The first lawsuit brought by the federal government against a religious organization for not performing gay marriage will come within our lifetimes.
Editor Comment:
In her Code of Canon Law, the Catholic Church describes marriage in this way:
Can. 1055 §1. The matrimonial covenant, by which a man and a woman establish between themselves a partnership of the whole of life and which is ordered by its nature to the good of the spouses and the procreation and education of offspring, has been raised by Christ the Lord to the dignity of a sacrament between the baptized.
Holding to this definition, which Mr. Anziulewicz does not, the Church teaches that persons of the same-sex lack the capacity to contract marriage.
In his comment, he writes that “nothing is happening to traditional marriage…since the only difference between Gay and Straight couples is the gender of the two persons in the relationship.”
Given this, if we are to believe that marriage is evolving into a mere system of “loving relationships” and thereby no longer contingent upon the procreation of children and parenting, then what logic halts the number of participants at two? Perhaps our understanding of this will be expanded by the U.S. Supreme Court at some future date.
The United States is not a theocracy. It is not the job of government or the courts to make things “sacred” or to uphold Catholic Doctrine or “God’s Law.” It IS the job of government to uphold the Constitution, and unless the Constitution applies only to people who are Straight (i.e. heterosexual), there is no justification for denying law-abiding, taxpaying Gay couples the same legal benefits and protections that Straight couples have always taken for granted.
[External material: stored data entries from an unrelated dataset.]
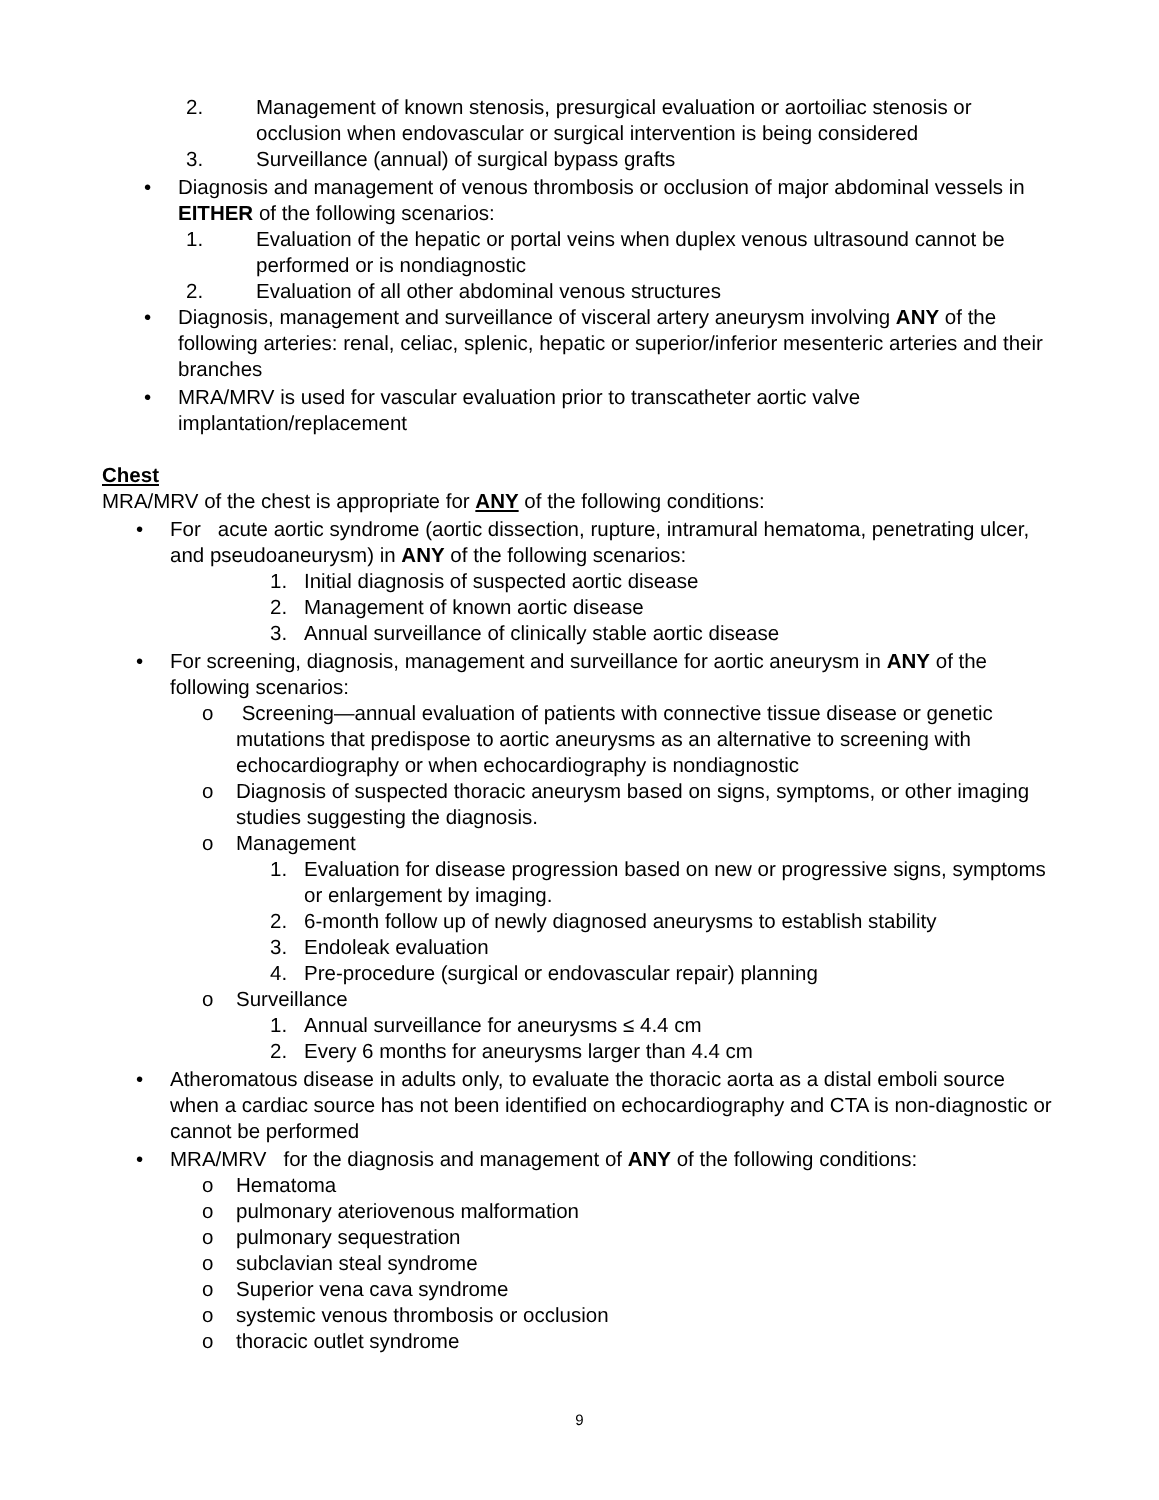2. Management of known stenosis, presurgical evaluation or aortoiliac stenosis or occlusion when endovascular or surgical intervention is being considered
3. Surveillance (annual) of surgical bypass grafts
• Diagnosis and management of venous thrombosis or occlusion of major abdominal vessels in EITHER of the following scenarios:
1. Evaluation of the hepatic or portal veins when duplex venous ultrasound cannot be performed or is nondiagnostic
2. Evaluation of all other abdominal venous structures
• Diagnosis, management and surveillance of visceral artery aneurysm involving ANY of the following arteries: renal, celiac, splenic, hepatic or superior/inferior mesenteric arteries and their branches
• MRA/MRV is used for vascular evaluation prior to transcatheter aortic valve implantation/replacement
Chest
MRA/MRV of the chest is appropriate for ANY of the following conditions:
• For acute aortic syndrome (aortic dissection, rupture, intramural hematoma, penetrating ulcer, and pseudoaneurysm) in ANY of the following scenarios:
1. Initial diagnosis of suspected aortic disease
2. Management of known aortic disease
3. Annual surveillance of clinically stable aortic disease
• For screening, diagnosis, management and surveillance for aortic aneurysm in ANY of the following scenarios:
o Screening—annual evaluation of patients with connective tissue disease or genetic mutations that predispose to aortic aneurysms as an alternative to screening with echocardiography or when echocardiography is nondiagnostic
o Diagnosis of suspected thoracic aneurysm based on signs, symptoms, or other imaging studies suggesting the diagnosis.
o Management
1. Evaluation for disease progression based on new or progressive signs, symptoms or enlargement by imaging.
2. 6-month follow up of newly diagnosed aneurysms to establish stability
3. Endoleak evaluation
4. Pre-procedure (surgical or endovascular repair) planning
o Surveillance
1. Annual surveillance for aneurysms ≤ 4.4 cm
2. Every 6 months for aneurysms larger than 4.4 cm
• Atheromatous disease in adults only, to evaluate the thoracic aorta as a distal emboli source when a cardiac source has not been identified on echocardiography and CTA is non-diagnostic or cannot be performed
• MRA/MRV for the diagnosis and management of ANY of the following conditions:
o Hematoma
o pulmonary ateriovenous malformation
o pulmonary sequestration
o subclavian steal syndrome
o Superior vena cava syndrome
o systemic venous thrombosis or occlusion
o thoracic outlet syndrome
9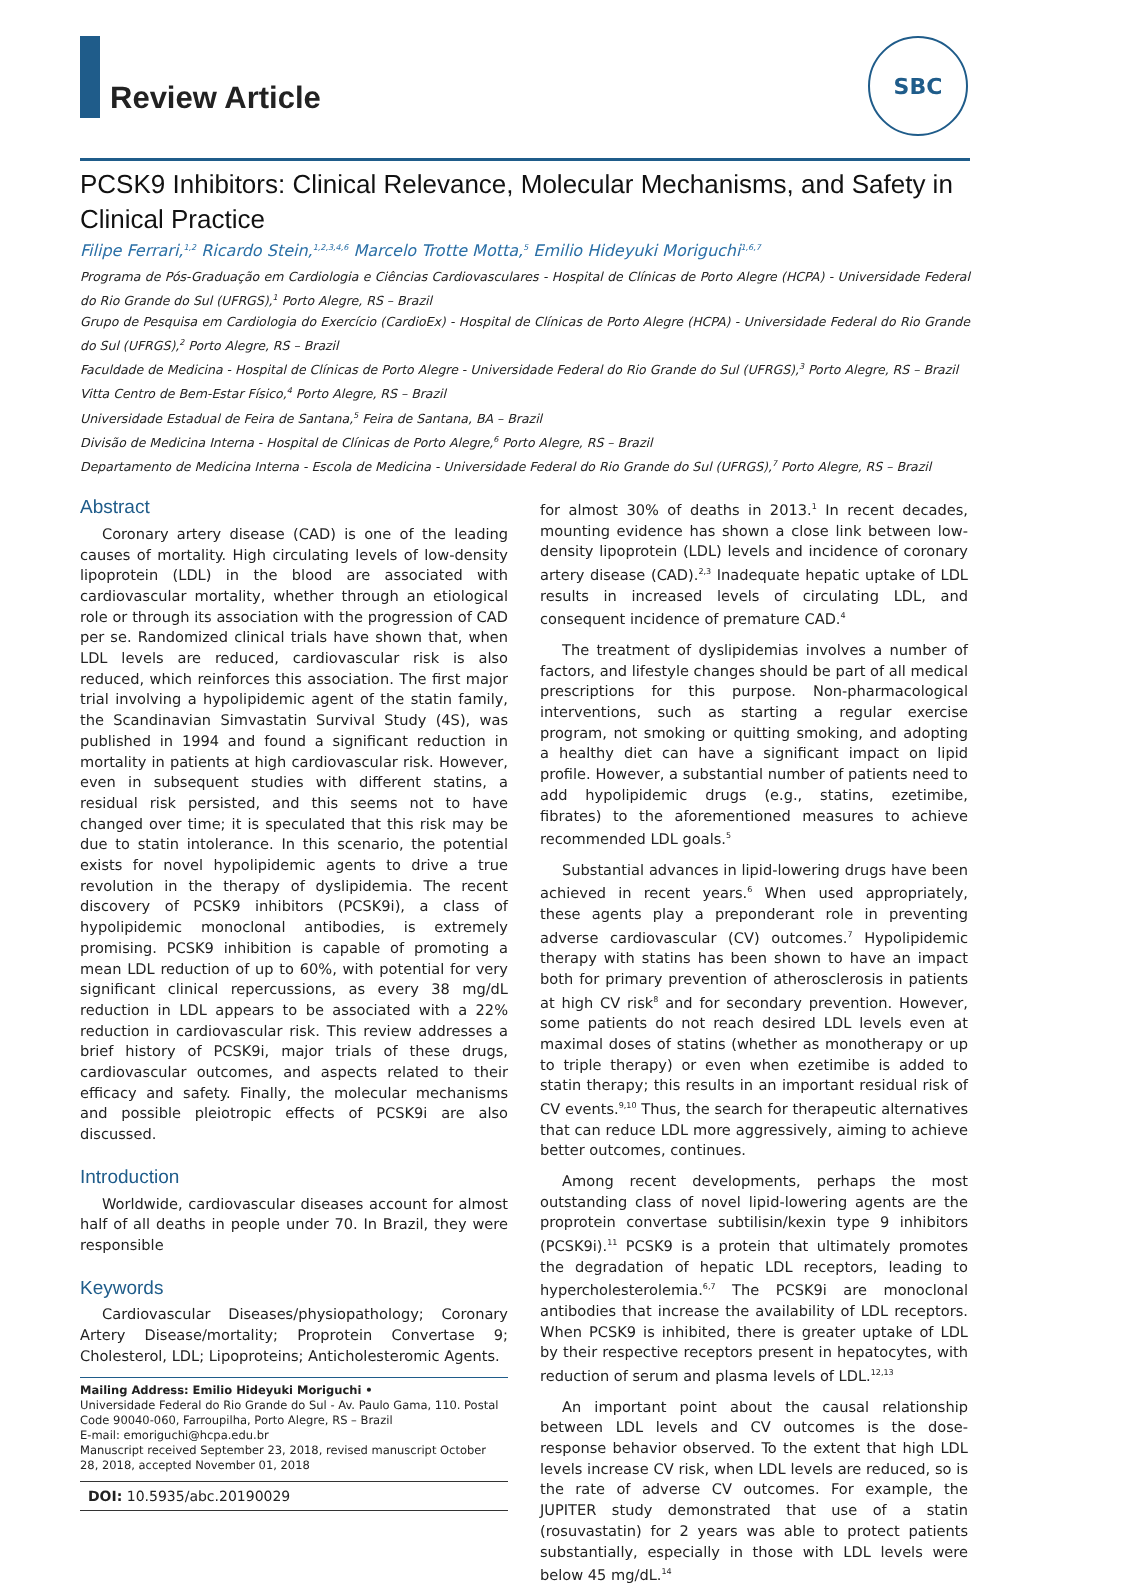Review Article
SBC
PCSK9 Inhibitors: Clinical Relevance, Molecular Mechanisms, and Safety in Clinical Practice
Filipe Ferrari,<sup>1,2</sup> Ricardo Stein,<sup>1,2,3,4,6</sup> Marcelo Trotte Motta,<sup>5</sup> Emilio Hideyuki Moriguchi<sup>1,6,7</sup>
Programa de Pós-Graduação em Cardiologia e Ciências Cardiovasculares - Hospital de Clínicas de Porto Alegre (HCPA) - Universidade Federal do Rio Grande do Sul (UFRGS),<sup>1</sup> Porto Alegre, RS – Brazil
Grupo de Pesquisa em Cardiologia do Exercício (CardioEx) - Hospital de Clínicas de Porto Alegre (HCPA) - Universidade Federal do Rio Grande do Sul (UFRGS),<sup>2</sup> Porto Alegre, RS – Brazil
Faculdade de Medicina - Hospital de Clínicas de Porto Alegre - Universidade Federal do Rio Grande do Sul (UFRGS),<sup>3</sup> Porto Alegre, RS – Brazil
Vitta Centro de Bem-Estar Físico,<sup>4</sup> Porto Alegre, RS – Brazil
Universidade Estadual de Feira de Santana,<sup>5</sup> Feira de Santana, BA – Brazil
Divisão de Medicina Interna - Hospital de Clínicas de Porto Alegre,<sup>6</sup> Porto Alegre, RS – Brazil
Departamento de Medicina Interna - Escola de Medicina - Universidade Federal do Rio Grande do Sul (UFRGS),<sup>7</sup> Porto Alegre, RS – Brazil
Abstract
Coronary artery disease (CAD) is one of the leading causes of mortality. High circulating levels of low-density lipoprotein (LDL) in the blood are associated with cardiovascular mortality, whether through an etiological role or through its association with the progression of CAD per se. Randomized clinical trials have shown that, when LDL levels are reduced, cardiovascular risk is also reduced, which reinforces this association. The first major trial involving a hypolipidemic agent of the statin family, the Scandinavian Simvastatin Survival Study (4S), was published in 1994 and found a significant reduction in mortality in patients at high cardiovascular risk. However, even in subsequent studies with different statins, a residual risk persisted, and this seems not to have changed over time; it is speculated that this risk may be due to statin intolerance. In this scenario, the potential exists for novel hypolipidemic agents to drive a true revolution in the therapy of dyslipidemia. The recent discovery of PCSK9 inhibitors (PCSK9i), a class of hypolipidemic monoclonal antibodies, is extremely promising. PCSK9 inhibition is capable of promoting a mean LDL reduction of up to 60%, with potential for very significant clinical repercussions, as every 38 mg/dL reduction in LDL appears to be associated with a 22% reduction in cardiovascular risk. This review addresses a brief history of PCSK9i, major trials of these drugs, cardiovascular outcomes, and aspects related to their efficacy and safety. Finally, the molecular mechanisms and possible pleiotropic effects of PCSK9i are also discussed.
Introduction
Worldwide, cardiovascular diseases account for almost half of all deaths in people under 70. In Brazil, they were responsible
Keywords
Cardiovascular Diseases/physiopathology; Coronary Artery Disease/mortality; Proprotein Convertase 9; Cholesterol, LDL; Lipoproteins; Anticholesteromic Agents.
Mailing Address: Emilio Hideyuki Moriguchi •
Universidade Federal do Rio Grande do Sul - Av. Paulo Gama, 110. Postal Code 90040-060, Farroupilha, Porto Alegre, RS – Brazil
E-mail: emoriguchi@hcpa.edu.br
Manuscript received September 23, 2018, revised manuscript October 28, 2018, accepted November 01, 2018
DOI: 10.5935/abc.20190029
for almost 30% of deaths in 2013.<sup>1</sup> In recent decades, mounting evidence has shown a close link between low-density lipoprotein (LDL) levels and incidence of coronary artery disease (CAD).<sup>2,3</sup> Inadequate hepatic uptake of LDL results in increased levels of circulating LDL, and consequent incidence of premature CAD.<sup>4</sup>
The treatment of dyslipidemias involves a number of factors, and lifestyle changes should be part of all medical prescriptions for this purpose. Non-pharmacological interventions, such as starting a regular exercise program, not smoking or quitting smoking, and adopting a healthy diet can have a significant impact on lipid profile. However, a substantial number of patients need to add hypolipidemic drugs (e.g., statins, ezetimibe, fibrates) to the aforementioned measures to achieve recommended LDL goals.<sup>5</sup>
Substantial advances in lipid-lowering drugs have been achieved in recent years.<sup>6</sup> When used appropriately, these agents play a preponderant role in preventing adverse cardiovascular (CV) outcomes.<sup>7</sup> Hypolipidemic therapy with statins has been shown to have an impact both for primary prevention of atherosclerosis in patients at high CV risk<sup>8</sup> and for secondary prevention. However, some patients do not reach desired LDL levels even at maximal doses of statins (whether as monotherapy or up to triple therapy) or even when ezetimibe is added to statin therapy; this results in an important residual risk of CV events.<sup>9,10</sup> Thus, the search for therapeutic alternatives that can reduce LDL more aggressively, aiming to achieve better outcomes, continues.
Among recent developments, perhaps the most outstanding class of novel lipid-lowering agents are the proprotein convertase subtilisin/kexin type 9 inhibitors (PCSK9i).<sup>11</sup> PCSK9 is a protein that ultimately promotes the degradation of hepatic LDL receptors, leading to hypercholesterolemia.<sup>6,7</sup> The PCSK9i are monoclonal antibodies that increase the availability of LDL receptors. When PCSK9 is inhibited, there is greater uptake of LDL by their respective receptors present in hepatocytes, with reduction of serum and plasma levels of LDL.<sup>12,13</sup>
An important point about the causal relationship between LDL levels and CV outcomes is the dose-response behavior observed. To the extent that high LDL levels increase CV risk, when LDL levels are reduced, so is the rate of adverse CV outcomes. For example, the JUPITER study demonstrated that use of a statin (rosuvastatin) for 2 years was able to protect patients substantially, especially in those with LDL levels were below 45 mg/dL.<sup>14</sup>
Procreation and parenting are irrelevant, since (1) couples do not have to marry to have children, and (2) the ability or even desire to have children is not a prerequisite for getting a marriage license. There are also (and always will be) countless Gay individuals and couples who are raising countless adopted children to healthy, well-adjusted adulthood.
This is simply a matter of equal treatment under the law.
The quest for marriage equality by Gay couples has absolutely nothing to do with Straight (i.e. heterosexual) couples. Nothing is changing for them. Nothing is happening to “traditional marriage.” Most people are Straight, and they will continue to date, get engaged, marry and build lives and families together as they always have. None of that will change by allowing Gay couples to do the same. This is really not any sort of a “sea change” for marriage, since the only difference between Gay and Straight couples is the gender of the two persons in the relationship.